───── Provided material

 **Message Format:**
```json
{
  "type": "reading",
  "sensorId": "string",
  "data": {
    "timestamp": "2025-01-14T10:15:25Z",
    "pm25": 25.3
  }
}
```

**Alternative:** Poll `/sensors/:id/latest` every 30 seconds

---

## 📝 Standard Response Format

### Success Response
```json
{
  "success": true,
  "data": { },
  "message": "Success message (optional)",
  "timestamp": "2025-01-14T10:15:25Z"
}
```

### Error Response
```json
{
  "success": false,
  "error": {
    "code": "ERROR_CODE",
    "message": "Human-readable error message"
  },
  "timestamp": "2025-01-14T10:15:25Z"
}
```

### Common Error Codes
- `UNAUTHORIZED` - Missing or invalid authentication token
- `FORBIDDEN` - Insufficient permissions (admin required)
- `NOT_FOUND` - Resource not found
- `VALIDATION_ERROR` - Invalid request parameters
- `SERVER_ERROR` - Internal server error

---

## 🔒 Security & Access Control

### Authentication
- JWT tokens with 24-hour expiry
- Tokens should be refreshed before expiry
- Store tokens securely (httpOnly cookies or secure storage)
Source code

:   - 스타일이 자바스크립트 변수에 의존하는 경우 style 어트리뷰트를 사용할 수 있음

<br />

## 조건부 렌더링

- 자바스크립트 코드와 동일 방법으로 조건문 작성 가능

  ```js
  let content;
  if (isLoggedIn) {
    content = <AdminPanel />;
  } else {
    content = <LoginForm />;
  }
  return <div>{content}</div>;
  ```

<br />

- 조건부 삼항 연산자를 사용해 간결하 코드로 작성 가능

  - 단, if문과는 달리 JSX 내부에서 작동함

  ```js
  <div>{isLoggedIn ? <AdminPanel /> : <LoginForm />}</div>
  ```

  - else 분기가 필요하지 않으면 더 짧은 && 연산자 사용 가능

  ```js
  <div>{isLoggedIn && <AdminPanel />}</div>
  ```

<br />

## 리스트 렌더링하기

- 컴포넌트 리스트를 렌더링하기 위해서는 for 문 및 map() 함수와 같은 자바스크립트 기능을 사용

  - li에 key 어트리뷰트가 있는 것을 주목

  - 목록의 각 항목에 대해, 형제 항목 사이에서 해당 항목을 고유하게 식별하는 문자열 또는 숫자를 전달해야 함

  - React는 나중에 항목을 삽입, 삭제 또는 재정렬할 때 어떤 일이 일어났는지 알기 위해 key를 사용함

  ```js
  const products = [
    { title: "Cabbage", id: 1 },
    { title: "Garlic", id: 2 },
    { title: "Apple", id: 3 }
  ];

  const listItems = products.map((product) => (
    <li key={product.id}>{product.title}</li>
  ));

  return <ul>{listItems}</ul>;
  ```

──────────

■ **Requirement**: Which of the lines above include the string "LoginForm"? Pick them out and copy them.

■ **Response to this exercise**:
    content = <LoginForm />;
  <div>{isLoggedIn ? <AdminPanel /> : <LoginForm />}</div>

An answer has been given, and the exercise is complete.